Very nice! I really like this.
Some things which came to my mind:
- I would put the required measurement units (metric/imperial) into the name fields of the input values in each calculator (just to make it easier and to avoid user mistakes)
- The spot size values seem high. I’m getting 88m spot diameter @1km with 1.25mm LED “length” and 75m with 1.06mm LED “length”. From my own experience I can say that this isn’t true. My own calulations with 1,06mm LED “length” give me 11m spot diameter.
This can actually be checked easily. Lumens = lux/m^2
So 75m spot diameter at 1km distance would mean that my 1.55MCd light would be putting 6848 lumens into the spot (1.55lux at that distance). I reality it’s around 433 lumens, which your calculator also correctly calculates (if the amount of collected light is indeed true).
I am also not factoring in the corona which is part of the collected lumens. How do you account for that? I wouldn’t consider it to be part of the spot.
Of course I can get the actual values by doing the calulation backwards:
Lets say the spot is 11.27m diameter in 1km distance. So the area is 99.76m^2 and it is lit uniformly with 1.55lux. This means that 155lm are in this spot. Of the 433 “spot lumen” calculated by your calulator (maybe they should be called “reflected lumens” instead?) 433-155=278lm remain for the corona.
- Maybe we can also calculate the size of the corona? My guess is that it is determined by the minimum focal length of the reflector. In my case that is 2cm. So in 1km distance the outer corona would have a diameter of (0.00106m * 1000m) / 2cm = 53m. If it were uniformely lit (it probably is not) we could calculate it’s brightness by using the same circle-with-hole-in-the-middle-principle as we do when determining the area of a reflector (because the intensity that overlaps the actual hotspot is already accounted for in the lumens of it). So in this case 2206.18m^2-99.76m^2 = 2106.42m^2. Now we divide the Lumens by this to get the intensity: 278lm / 2106.42 = 0.132lux.
*If you do all of this maybe you could also implement a drawing which shows the divergence and intensity of the different parts of the beam (calculating the divergence of the spill is probably easy for you).
- If you want to be super precise you can add the area of the LED multiplied with it’s luminance and with the transmission rate of the lens to the calculated luminous intensity (throw).

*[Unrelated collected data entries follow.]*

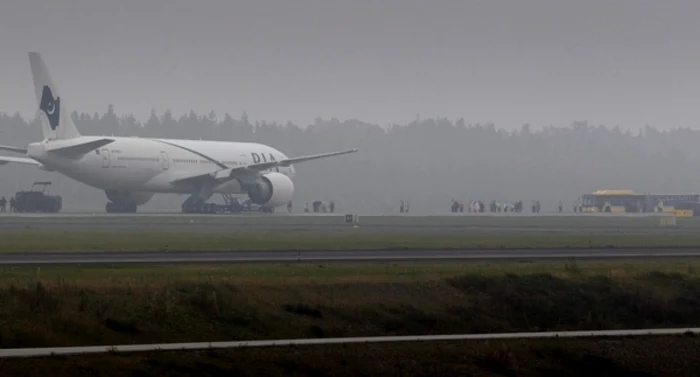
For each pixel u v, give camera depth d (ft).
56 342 311.06
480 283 421.59
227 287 376.68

- Explaining the different parts of the formulas here would be nice I think. For example you calculate the diagonal of the LED die based on the side length to get it’s maximum width.
I am having problems with the metric version of reflector type 1. What do I input for the focal length?
EDIT: I get it now. The focal length needs to be input in cm, not mm like the other values.
I am testing using the values of the Maxabeam reflector:
Diameter: 118mm - 4.65in
Small opening: 40mm - 1.58in
focal length: 10mm
“max focal length”: 94mm - 3.7in
reflectivity: 75%
EDIT2: I am having problems with the imperial version. There seems to be some problem with the geometrical part (the orange reflector curve is not touching the Y-axis where the focal point is when using the test numbers above). The lumen values are also too high.